If you’ve watched even one game of the 2019 Major League Baseball season, you probably know that home runs are happening at an insane rate, and that number doesn’t seem to be going down. MLB teams have combined to clobber 3,277 long balls this year, which is on pace to shatter the 2017 record by more than 500 home runs. Home runs per game is standing at a cool 1.36, an MLB single-season record by a considerable margin and an incredible mark compared to just five years ago when the rate was just 0.86.
The Minnesota Twins have hit a remarkable 149 home runs, a season pace of 309, which would absolutely destroy the team single-season record of 267, set just last year by the New York Yankees. About those Yankees, they recently set the record for most consecutive games with a home run, with 29. Earlier this season, the Arizona Diamondbacks and Philadelphia Phillies set an MLB record with 13 homers in a single game.
Individually, the crazy stats continue; Christian Yelich is on pace to hit 60 home runs, which has been done only eight times in MLB history and only twice by players outside of the power-heavy steroid era of the late 1990’s and early 2000’s. Second only to Yelich (29) in home runs this season is New York Mets rookie Peter Alonso, whose 27 bombs give him considerable odds to beat Cody Bellinger‘s 2017 record of home runs by a National League rookie (39) and a fighting chance to eclipse Aaron Judge‘s 52 from the same season, which is the all-time MLB rookie home run record.
Now, there’s excitement in the home run. Fans scream and cheer, fireworks erupt, and dugouts explode with elation over one flyball. But now that it’s a common occurrence, it dilutes the impact of an action that was once special and takes some of the “thinking man’s game” strategy out of the sport. There are good and wholesome debates to be had on the subject of baseball moving a different way and trending towards something more than sacrifice bunts and stolen bases. But baseball hasn’t been ruined, it just isn’t what it once was, and that’s not only okay. In my eye, it’s ideal.

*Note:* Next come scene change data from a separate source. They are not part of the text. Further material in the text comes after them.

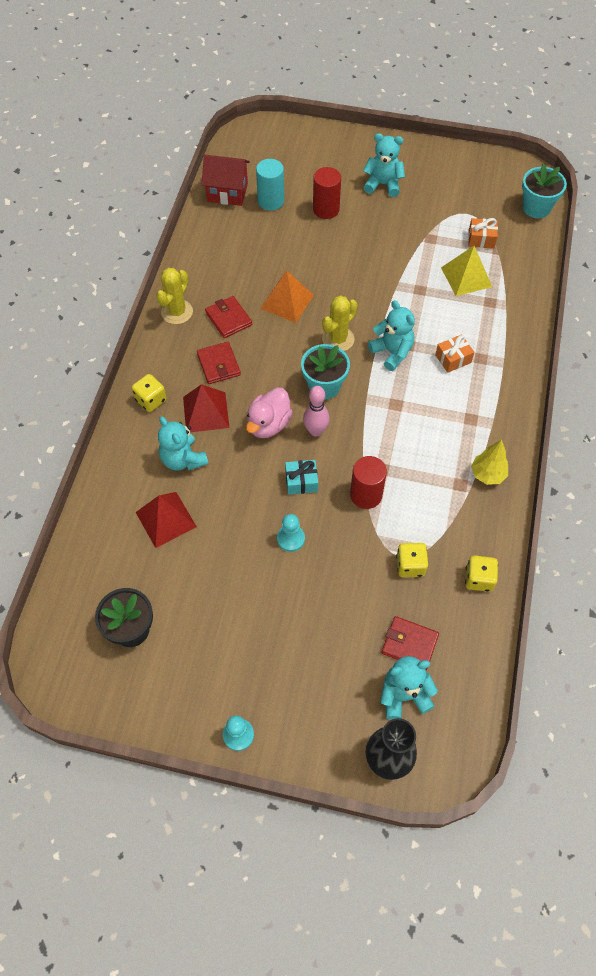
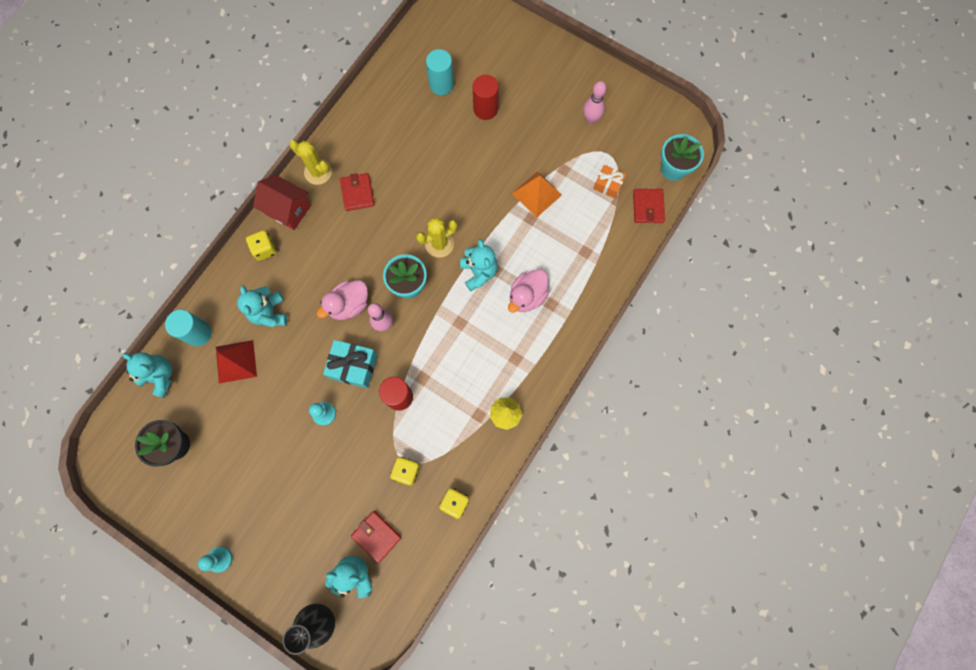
camera: 20 degrees right, 15 degrees up
yellow cactus [156,268,193,324] -> yellow cactus turned 75 degrees clockwise [289,140,332,185]
red pyramid [183,384,229,432] -> none
red wallet [197,342,241,384] -> red wallet moved to [633,189,665,223]
red house [202,155,250,206] -> red house moved to [253,175,311,230]
orange pyramid [261,271,314,323] -> orange pyramid moved to [512,171,562,218]
turquoise gift [285,460,318,495] -> turquoise gift [323,340,378,388], size x1.57
turquoise teddy bear [363,133,405,197] -> turquoise teddy bear moved to [123,352,172,398]
orange gift [435,334,474,373] -> pink duck [508,269,550,313]
yellow pyramid [441,246,492,296] -> none
none -> turquoise cylinder [165,310,212,346]
none -> pink bowling pin [583,81,606,124]

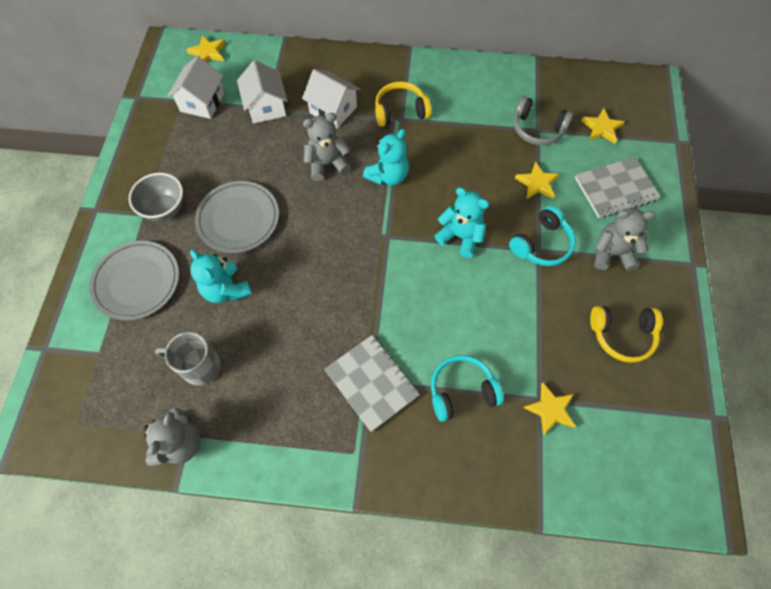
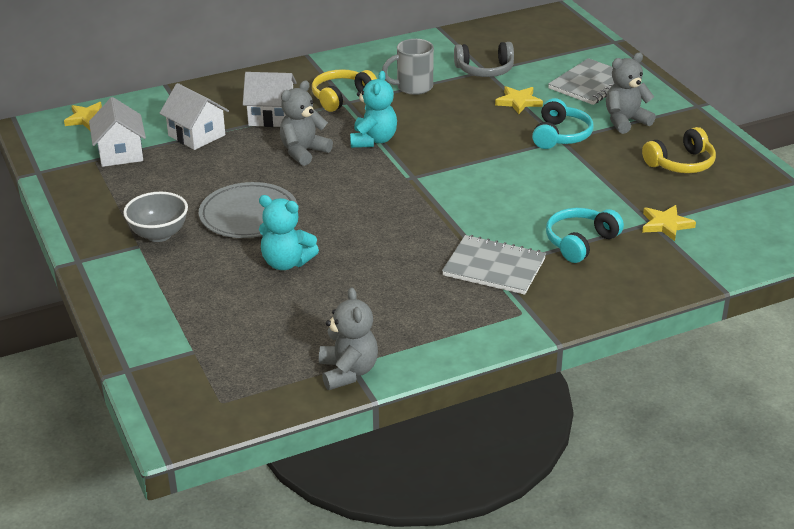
camera: 30 degrees left, 30 degrees down
grey plate [89,241,179,321] -> none
grey mug [155,332,221,386] -> grey mug moved to [382,39,434,95]
turquoise teddy bear [434,187,489,258] -> none
yellow star [581,108,624,144] -> none

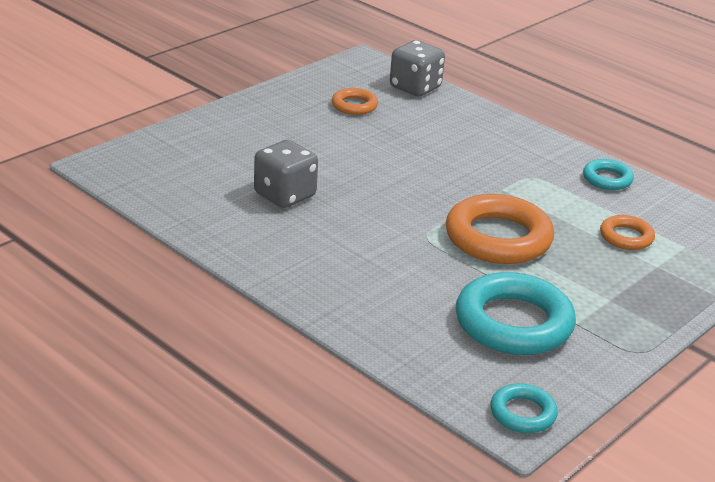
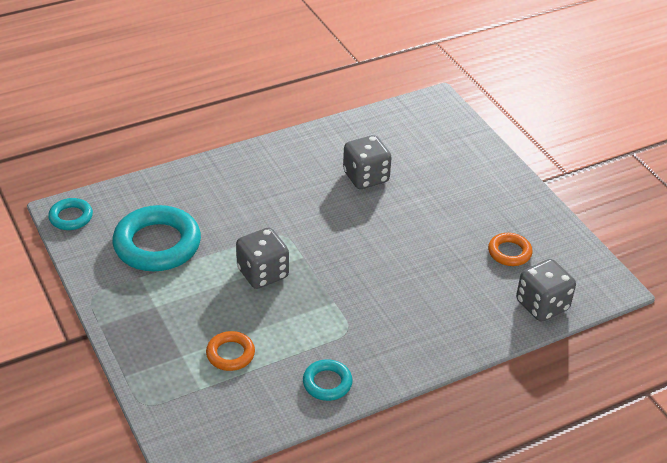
camera: 110 degrees right, 10 degrees up
orange ring [446,194,554,264] -> grey dice [236,228,289,289]

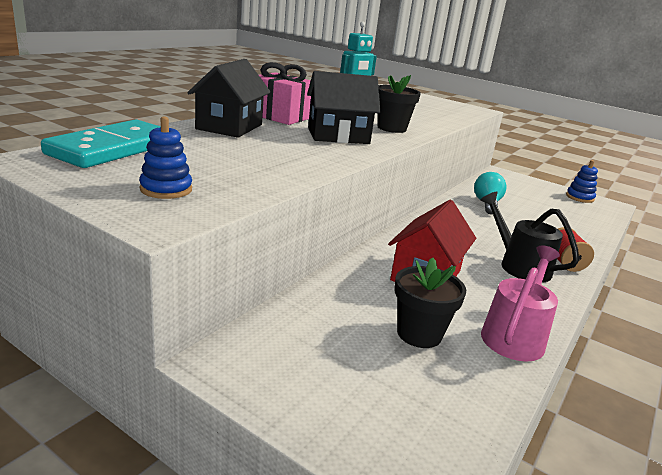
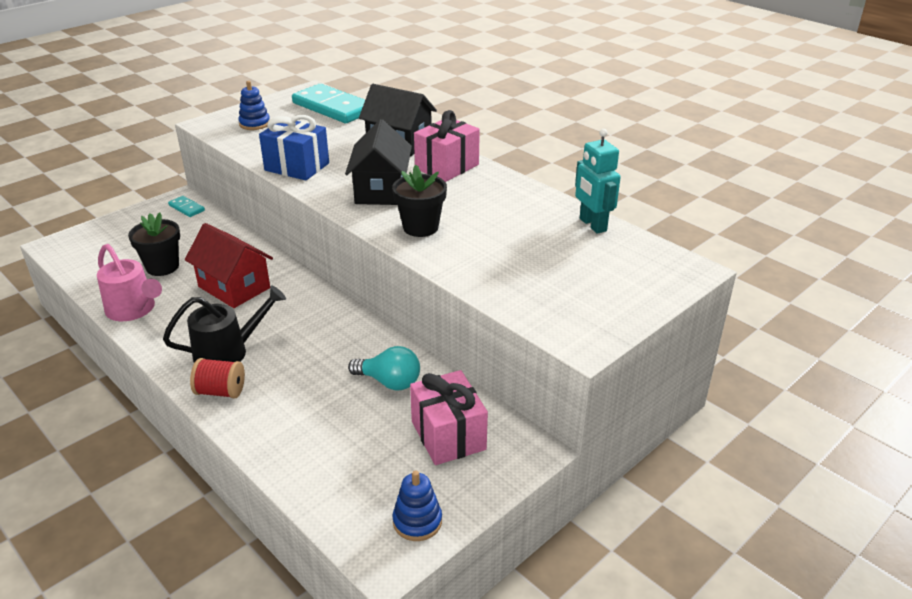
camera: 105 degrees right, 10 degrees up
none -> turquoise domino [168,196,205,217]
none -> blue gift [259,115,329,181]
none -> pink gift [410,370,488,465]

Sports are meant to evolve. It’s easier now for NFL quarterbacks to stand in the pocket and throw downfield due to rules that protect the quarterback and his wide receivers, which increases offense and makes defense harder. It’s more common to see NBA players, even tall and immobile ones, pull up and shoot an open three-pointer than to post up and take contested fadeaways and bank shots, thanks to the influx of analytics that highlight the value of shot selection.

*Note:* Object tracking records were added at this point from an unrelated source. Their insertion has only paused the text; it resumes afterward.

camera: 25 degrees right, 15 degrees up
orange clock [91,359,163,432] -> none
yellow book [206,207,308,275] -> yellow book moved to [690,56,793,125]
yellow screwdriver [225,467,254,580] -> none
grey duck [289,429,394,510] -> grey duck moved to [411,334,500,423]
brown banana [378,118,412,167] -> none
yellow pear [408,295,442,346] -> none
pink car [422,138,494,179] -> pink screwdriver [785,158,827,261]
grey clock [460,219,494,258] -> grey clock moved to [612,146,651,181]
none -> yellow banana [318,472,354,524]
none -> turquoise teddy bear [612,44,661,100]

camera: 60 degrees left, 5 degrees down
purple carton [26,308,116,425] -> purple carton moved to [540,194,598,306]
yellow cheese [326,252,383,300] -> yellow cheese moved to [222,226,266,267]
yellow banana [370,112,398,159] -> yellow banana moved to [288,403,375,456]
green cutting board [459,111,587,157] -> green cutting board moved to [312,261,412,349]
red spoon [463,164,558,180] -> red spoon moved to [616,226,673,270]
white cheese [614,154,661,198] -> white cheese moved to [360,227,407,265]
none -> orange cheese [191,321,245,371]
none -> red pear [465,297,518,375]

In the NHL, the evolution of hockey is best noted by the increasing success of undersized players at forward and defense. The game has become less physical and more about possession and speed than ever before, and so, smaller and lighter players like Johnny Gaudreau, Cam Atkinson, and Torey Krug — with their agility, skating speed, and puck-rushing tendencies — are more valuable than prototypical hockey players.
The difference between the other major sports in North America and baseball is that MLB fans have not yet come around to the evolved, 21st-century version of the game. Whereas the NBA has made the three-point shot, and the players best at sinking them, a central point in its marketing, baseball is still — to the general audience — the old man’s game, where nothing has changed, and nothing will change.
NBA teams have adjusted to fit the trends of the modern game and have also made long-range catalysts some of their highest-paid and most well-marketed players. The Golden State Warriors’ run of dominance over the past half-decade has been fueled by the three-point shot, and the Toronto Raptors — the 2019 NBA champions — were one of the most efficient long-range shooting teams in the league last season, averaging 12.4 made threes per game. It’s not a coincidence that as the NBA embraced what its game had become, and made it entertaining, that its ratings and popularity drove upward dramatically.
The NBA is the marquee example for what Major League Baseball is in 2019 and can be moving forward. Marketing issues in the sport are well-documented, but the most important issue for MLB, and we as a fan base, is a lack of adaptability and the inability to embrace what the game has become. Incredible stuff is happening nightly, and we’re letting it all pass us by because of the increase of the resented defensive shift, the attitude of players, the decline of the starting pitcher, the all-out importance of the home run, and just general negativity around the game.
Pitchers are throwing harder than ever before, defenders are making crazy athletic plays every night, and hitters have never been more talented at lifting and clobbering the baseball. Guess what, there’s also a guy who is probably the best player to ever put on a baseball jersey just casually playing every night. Just embrace what the game has become and enjoy it for what it is: the best sport on the planet.